“Dr. Amen and collaborators provide compelling evidence that obesity alters blood supply to the brain to shrink the brain and promote Alzheimer’s disease.”
COSTA MESA, Calif. – Health experts say around half of American adults are overweight or obese. While excessive body weight is linked to a number of serious health conditions, including diabetes and heart disease, a new study reveals it can also reduce blood flow to the brain. Researchers warn this can put overweight individuals at great risk for Alzheimer’s disease.
The study examines brain blood flow in 17,721 adults between 18 and 94. To do this, researchers use a brain imaging technique known as single photon emission computed tomography (SPECT).
SPECT is a technique in which doctors inject a radioactive tracer into a patient’s blood and then use a special camera to look at the flow of blood. Participants were then split into five categories: underweight, normal weight, overweight, obese, and morbidly obese — to examine blood flow in each of their brains. The brain scan data reveals lower blood flow across virtually all brain regions as body weight increases.
These findings have important implications for learning and memory disorders, such as Alzheimer’s disease. Low brain blood flow is a strong predictor of future Alzheimer’s cases. The study also finds particularly strong links between body weight and blood flow in several brain regions known to be affected by Alzheimer’s disease. These areas includes the temporal and parietal lobes, hippocampus, posterior cingulate gyrus, and precuneus.
A healthy body’s impact on the brain
“One of the most important lessons we have learned through 30 years of performing functional brain imaging studies is that brains can be improved when you put them in a healing environment by adopting brain-healthy habits, such as a healthy calorie-smart diet and regular exercise,” says lead author Dr.

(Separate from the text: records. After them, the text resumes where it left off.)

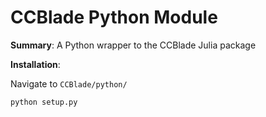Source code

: # CCBlade Python Module





**Summary**: A Python wrapper to the CCBlade Julia package


**Installation**:

Navigate to `CCBlade/python/`

`python setup.py`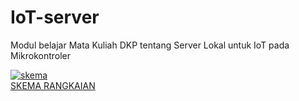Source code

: # IoT-server

Modul belajar Mata Kuliah DKP tentang Server Lokal untuk IoT pada Mikrokontroler

<a href="https://imgbb.com/"><img src="https://i.ibb.co/xSX8bch/skema.png" alt="skema" border="0"></a><br /><a target='_blank' href='https://id.imgbb.com/'>SKEMA RANGKAIAN</a><br />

George Amen in a media release.
“Dr. Amen and collaborators provide compelling evidence that obesity alters blood supply to the brain to shrink the brain and promote Alzheimer’s disease. This is a major advance because it directly demonstrates how the brain responds to our body,” adds George Perry, editor-in-chief of the Journal of Alzheimer’s Disease.
The Centers for Disease Control and Prevention says Alzheimer’s is the most common form of dementia. Symptoms typically appear after age 60 and the risks increase as you get older. The CDC adds nearly 43 percent of Americans adults over 60 are obese.
The study is published in the Journal of Alzheimer’s Disease.